### TEXT SECTION:
[Cryptography] Bounties

Nico Williams nico at cryptonector.com
Fri Mar 7 13:07:52 EST 2014


On Thu, Mar 6, 2014 at 6:41 PM,  <dan at geer.org> wrote:
> So, Jim (et al.), you say "thief" w.r.t. Bitcoin.
>
> What odds do you give that the theft was a state-level op to
> derail the Bitcoin economy, i.e., that making money was not the
> object, rather, let's imagine, that this op hedges the vulnerability
> of fiat currency to disintermediation.

IMO: slim to none.

Why wouldn't criminals want to make off with this bounty, if they
thought they could?  What are the odds no criminals thought to look
and see?  For that matter, what are the odds that insiders at the
exchanges in question weren't involved?  Insiders are generally the
biggest threat!

Occam's razor and all that.

Consider the incompetence displayed by the various exchanges.
Something bad was bound to happen.

And if it was a covert state op, well, so much the better: better the
crisis come sooner (so we can limit the damage) than later.  Why
aren't we celebrating these failures?

There's a common misconception that fiat currencies are the worst
currencies, or that non-fiat currencies won't be subject to money
creation via fractional reserve lending, or that maturity matching
will solve all our problems w.r.t. systemic banking crises.  Or that
somehow cryptocurrencies can blunt Leviathan (spoiler: it can't,
because Leviathan has a de facto monopoly on the use of force).  This
is a mistake.  Currencies get their value from others' willingness (in
the near and far future) to take money from you and give you services
and products in exchange, and this depends on there being people in
the future to trade with.  Today's global financial crisis is really a
demographic crisis -there are not enough young people to trade with,
to invest in-, not a crisis of fiat currencies.  Those who think fiat
currencies are teh worst are likely to see conspiracy theories in the
failures of alternatives.  I just think that fiat currencies, coupled
with a constitutional democracy, are the worst currencies, except for
all the others.

### WRITTEN TASK:
From the post about the Bitcoin theft, write out word for word the passage that begins at "Why wouldn't criminals" and stops after "celebrating these failures?".

[Items in a dataset listing]
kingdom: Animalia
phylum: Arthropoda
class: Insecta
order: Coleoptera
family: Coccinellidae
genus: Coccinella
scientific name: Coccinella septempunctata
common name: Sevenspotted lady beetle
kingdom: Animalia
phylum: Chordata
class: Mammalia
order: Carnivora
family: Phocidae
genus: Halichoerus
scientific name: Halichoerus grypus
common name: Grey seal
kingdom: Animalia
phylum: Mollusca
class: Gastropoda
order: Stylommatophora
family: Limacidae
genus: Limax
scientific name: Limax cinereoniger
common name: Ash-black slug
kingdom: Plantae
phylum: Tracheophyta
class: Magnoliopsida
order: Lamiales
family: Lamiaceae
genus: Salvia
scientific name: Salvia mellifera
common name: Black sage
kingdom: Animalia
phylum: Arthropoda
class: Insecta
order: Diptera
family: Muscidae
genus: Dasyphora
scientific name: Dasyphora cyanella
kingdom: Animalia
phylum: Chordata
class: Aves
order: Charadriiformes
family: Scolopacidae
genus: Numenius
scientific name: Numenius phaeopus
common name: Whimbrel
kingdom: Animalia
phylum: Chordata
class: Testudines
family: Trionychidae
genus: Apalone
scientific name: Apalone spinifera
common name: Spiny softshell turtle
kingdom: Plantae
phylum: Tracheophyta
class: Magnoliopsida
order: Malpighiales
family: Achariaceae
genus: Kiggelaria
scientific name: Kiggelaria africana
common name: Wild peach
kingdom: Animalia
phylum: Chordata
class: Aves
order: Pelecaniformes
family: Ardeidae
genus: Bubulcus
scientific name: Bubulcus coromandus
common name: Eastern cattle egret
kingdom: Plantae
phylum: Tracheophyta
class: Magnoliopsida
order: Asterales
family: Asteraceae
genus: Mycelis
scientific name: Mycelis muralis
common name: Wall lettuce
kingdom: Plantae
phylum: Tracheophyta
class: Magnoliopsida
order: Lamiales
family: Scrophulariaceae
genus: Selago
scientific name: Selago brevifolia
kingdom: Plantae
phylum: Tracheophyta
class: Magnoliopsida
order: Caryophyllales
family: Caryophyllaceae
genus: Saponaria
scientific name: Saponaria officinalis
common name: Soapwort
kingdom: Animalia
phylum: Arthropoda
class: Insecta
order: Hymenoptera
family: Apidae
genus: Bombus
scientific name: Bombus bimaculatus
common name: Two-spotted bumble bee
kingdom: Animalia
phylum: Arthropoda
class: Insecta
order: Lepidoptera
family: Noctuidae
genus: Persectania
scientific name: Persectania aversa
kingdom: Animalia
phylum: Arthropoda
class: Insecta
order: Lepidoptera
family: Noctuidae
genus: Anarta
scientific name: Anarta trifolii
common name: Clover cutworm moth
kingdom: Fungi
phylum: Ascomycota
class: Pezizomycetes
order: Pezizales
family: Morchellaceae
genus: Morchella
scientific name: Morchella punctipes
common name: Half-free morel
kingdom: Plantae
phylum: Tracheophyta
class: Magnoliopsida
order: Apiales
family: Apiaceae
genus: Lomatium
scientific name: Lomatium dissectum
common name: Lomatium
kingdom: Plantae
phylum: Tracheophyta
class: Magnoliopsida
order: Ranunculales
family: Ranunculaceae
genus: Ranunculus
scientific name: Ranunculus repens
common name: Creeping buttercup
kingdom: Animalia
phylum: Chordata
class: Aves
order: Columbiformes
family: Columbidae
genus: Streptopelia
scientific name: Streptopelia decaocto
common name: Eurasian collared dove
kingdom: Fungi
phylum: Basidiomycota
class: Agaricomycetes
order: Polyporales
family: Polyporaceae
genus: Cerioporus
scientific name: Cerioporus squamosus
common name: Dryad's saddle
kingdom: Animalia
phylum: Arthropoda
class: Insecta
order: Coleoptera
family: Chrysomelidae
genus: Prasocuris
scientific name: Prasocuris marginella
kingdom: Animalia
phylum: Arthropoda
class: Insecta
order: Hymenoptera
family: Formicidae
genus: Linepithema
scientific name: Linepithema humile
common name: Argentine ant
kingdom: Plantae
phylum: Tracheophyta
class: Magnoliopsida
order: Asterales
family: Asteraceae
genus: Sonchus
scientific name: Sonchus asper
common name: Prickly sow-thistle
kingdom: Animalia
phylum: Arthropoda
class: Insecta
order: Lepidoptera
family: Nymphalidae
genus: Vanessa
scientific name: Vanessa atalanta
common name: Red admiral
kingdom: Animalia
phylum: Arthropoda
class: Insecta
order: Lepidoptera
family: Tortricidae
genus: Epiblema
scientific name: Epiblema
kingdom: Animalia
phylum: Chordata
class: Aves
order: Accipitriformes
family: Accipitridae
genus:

### EXPECTED ANSWER:
Why wouldn't criminals want to make off with this bounty, if they
thought they could?  What are the odds no criminals thought to look
and see?  For that matter, what are the odds that insiders at the
exchanges in question weren't involved?  Insiders are generally the
biggest threat!

Occam's razor and all that.

Consider the incompetence displayed by the various exchanges.
Something bad was bound to happen.

And if it was a covert state op, well, so much the better: better the
crisis come sooner (so we can limit the damage) than later.  Why
aren't we celebrating these failures?